From 2007 Conviction To Federal Reversal And Retrial
Stevens was first convicted in 2007 and sentenced to multiple life terms with lengthy firearm enhancements. More than a decade later, a federal judge granted his petition for a writ of habeas corpus, finding juror misconduct and other trial errors.
The petition for a writ of habeas corpus is GRANTED, the 2018 order states, directing that Stevens receive a new trial. That retrial began this fall and culminated in Monday’s guilty verdict, effectively putting the case back where it stood before the federal court intervened, but with the record now cleared of the earlier procedural problems.

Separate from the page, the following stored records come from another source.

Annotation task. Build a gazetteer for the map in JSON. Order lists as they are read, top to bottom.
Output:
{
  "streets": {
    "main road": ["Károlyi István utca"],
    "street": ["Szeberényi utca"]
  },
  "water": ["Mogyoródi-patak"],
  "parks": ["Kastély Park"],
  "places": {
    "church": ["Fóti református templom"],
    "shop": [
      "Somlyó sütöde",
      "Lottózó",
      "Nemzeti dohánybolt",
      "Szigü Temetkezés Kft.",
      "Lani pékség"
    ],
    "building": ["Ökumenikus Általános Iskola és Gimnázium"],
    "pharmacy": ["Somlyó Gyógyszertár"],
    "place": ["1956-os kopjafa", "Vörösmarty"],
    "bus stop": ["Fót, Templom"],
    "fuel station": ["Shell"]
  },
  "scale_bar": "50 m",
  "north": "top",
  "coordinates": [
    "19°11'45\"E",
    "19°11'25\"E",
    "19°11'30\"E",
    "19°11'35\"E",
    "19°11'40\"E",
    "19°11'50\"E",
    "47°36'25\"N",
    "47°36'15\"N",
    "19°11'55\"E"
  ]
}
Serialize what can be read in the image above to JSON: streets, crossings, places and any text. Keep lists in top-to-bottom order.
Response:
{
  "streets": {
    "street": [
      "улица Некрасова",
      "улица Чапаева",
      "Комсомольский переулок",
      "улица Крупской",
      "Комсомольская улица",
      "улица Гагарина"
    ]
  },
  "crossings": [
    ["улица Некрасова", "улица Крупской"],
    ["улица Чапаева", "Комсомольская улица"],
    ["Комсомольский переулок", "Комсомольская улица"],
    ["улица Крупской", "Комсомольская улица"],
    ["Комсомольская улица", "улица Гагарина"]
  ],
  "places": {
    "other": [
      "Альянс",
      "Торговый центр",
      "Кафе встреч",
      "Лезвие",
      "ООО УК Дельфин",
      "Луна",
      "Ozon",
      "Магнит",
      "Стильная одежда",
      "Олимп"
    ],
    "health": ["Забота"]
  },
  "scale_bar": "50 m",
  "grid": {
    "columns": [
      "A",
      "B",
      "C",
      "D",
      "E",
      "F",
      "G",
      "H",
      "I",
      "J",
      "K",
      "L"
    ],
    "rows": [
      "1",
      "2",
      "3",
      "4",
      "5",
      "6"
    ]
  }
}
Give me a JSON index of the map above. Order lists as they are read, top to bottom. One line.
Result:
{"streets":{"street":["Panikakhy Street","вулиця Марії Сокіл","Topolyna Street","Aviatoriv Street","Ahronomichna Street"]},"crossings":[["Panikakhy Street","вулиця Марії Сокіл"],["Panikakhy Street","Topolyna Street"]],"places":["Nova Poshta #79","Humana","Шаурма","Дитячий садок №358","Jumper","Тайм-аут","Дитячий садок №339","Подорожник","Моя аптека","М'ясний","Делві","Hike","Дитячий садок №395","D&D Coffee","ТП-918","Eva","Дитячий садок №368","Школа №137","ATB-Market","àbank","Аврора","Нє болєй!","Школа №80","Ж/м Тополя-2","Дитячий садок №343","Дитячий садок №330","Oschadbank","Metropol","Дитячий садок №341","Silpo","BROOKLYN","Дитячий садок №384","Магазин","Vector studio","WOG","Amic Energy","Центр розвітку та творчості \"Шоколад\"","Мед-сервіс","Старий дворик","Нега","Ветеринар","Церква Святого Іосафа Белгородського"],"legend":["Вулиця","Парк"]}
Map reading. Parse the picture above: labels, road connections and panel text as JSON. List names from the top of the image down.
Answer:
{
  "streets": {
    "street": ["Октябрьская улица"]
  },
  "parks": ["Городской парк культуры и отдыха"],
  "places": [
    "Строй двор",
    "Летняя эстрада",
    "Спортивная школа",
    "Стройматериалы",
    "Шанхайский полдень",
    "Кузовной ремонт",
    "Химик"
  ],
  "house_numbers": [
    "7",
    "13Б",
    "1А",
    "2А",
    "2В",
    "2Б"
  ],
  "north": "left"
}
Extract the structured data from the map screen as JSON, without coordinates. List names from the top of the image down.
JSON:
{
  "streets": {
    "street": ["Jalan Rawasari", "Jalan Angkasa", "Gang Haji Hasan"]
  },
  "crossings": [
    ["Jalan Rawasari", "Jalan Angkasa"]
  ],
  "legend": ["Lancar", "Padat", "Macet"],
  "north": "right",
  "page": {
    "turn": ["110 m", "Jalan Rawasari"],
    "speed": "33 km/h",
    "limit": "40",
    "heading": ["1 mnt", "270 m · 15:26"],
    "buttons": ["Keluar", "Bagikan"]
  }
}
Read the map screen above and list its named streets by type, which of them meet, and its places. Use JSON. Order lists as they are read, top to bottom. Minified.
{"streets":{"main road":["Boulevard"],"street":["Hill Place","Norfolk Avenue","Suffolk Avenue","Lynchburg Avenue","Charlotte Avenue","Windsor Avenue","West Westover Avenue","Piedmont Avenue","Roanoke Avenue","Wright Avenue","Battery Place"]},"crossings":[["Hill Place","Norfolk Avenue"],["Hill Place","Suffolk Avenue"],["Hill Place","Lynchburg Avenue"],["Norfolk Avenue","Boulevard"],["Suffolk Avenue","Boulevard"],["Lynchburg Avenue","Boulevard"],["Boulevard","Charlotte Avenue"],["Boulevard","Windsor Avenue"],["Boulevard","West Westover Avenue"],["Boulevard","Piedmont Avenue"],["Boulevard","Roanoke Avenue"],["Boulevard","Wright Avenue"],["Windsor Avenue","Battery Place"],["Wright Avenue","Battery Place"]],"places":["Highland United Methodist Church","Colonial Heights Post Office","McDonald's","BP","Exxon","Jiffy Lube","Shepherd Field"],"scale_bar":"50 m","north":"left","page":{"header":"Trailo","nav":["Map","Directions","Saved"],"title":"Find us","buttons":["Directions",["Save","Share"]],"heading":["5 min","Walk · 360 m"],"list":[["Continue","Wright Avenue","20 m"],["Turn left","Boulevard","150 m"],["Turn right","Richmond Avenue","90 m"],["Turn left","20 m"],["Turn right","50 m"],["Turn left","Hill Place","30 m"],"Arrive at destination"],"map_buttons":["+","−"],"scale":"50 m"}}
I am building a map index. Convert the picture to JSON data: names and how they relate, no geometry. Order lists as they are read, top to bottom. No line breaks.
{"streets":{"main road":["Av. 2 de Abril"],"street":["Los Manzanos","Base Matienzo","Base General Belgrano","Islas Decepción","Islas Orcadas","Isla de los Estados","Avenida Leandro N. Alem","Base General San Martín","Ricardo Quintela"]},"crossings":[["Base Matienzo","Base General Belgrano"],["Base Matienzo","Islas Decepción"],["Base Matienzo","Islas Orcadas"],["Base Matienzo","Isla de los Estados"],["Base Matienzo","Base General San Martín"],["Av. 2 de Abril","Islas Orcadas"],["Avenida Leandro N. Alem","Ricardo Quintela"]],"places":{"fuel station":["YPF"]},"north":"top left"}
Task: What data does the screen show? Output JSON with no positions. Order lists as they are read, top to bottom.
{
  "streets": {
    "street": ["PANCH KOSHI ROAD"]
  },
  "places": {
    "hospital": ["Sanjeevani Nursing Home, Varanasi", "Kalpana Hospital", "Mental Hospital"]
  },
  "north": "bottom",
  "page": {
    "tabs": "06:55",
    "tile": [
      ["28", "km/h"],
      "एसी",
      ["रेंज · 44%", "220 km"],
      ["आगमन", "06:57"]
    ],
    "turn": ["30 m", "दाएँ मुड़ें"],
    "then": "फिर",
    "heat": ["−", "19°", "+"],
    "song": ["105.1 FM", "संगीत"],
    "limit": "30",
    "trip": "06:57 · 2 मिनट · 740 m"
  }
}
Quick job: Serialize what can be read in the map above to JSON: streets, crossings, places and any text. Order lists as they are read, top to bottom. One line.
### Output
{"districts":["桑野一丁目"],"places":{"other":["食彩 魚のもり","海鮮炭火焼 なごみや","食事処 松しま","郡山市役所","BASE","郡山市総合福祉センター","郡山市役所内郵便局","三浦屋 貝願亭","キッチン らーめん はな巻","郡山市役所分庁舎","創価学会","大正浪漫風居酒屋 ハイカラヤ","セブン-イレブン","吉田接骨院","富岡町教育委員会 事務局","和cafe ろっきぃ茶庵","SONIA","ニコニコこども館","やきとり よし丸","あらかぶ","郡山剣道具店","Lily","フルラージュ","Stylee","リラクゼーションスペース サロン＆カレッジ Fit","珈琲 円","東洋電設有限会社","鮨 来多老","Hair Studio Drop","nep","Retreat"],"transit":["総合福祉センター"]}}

Old Feud, Renewed Testimony
Reporting from the time of the original prosecution described a long-running feud between Stevens and Wysinger that had stretched on for more than a year before the shooting. That tense history resurfaced repeatedly during testimony in the retrial, as lawyers revisited the same neighborhood conflicts that once dominated Potrero Hill gossip and police reports.
Early coverage also tracked the case from Stevens’ first court appearances, including a special-circumstance double murder filing that put even more legal weight behind the charges. An initial report on those proceedings and the not-guilty plea he entered was published by SFGATE, which outlined the original arraignment and charges that would shape the case’s long march through the courts.
Stevens remains in custody while a judge is expected to set a formal sentencing date in February, the San Francisco District Attorney’s Office said in a statement to the San Francisco Chronicle. For the victims’ family, surviving witnesses, and neighbors who never forgot the night of the Turner Terrace gunfire, the latest verdict closes a sprawling legal chapter that has stretched across two court systems and nearly twenty years.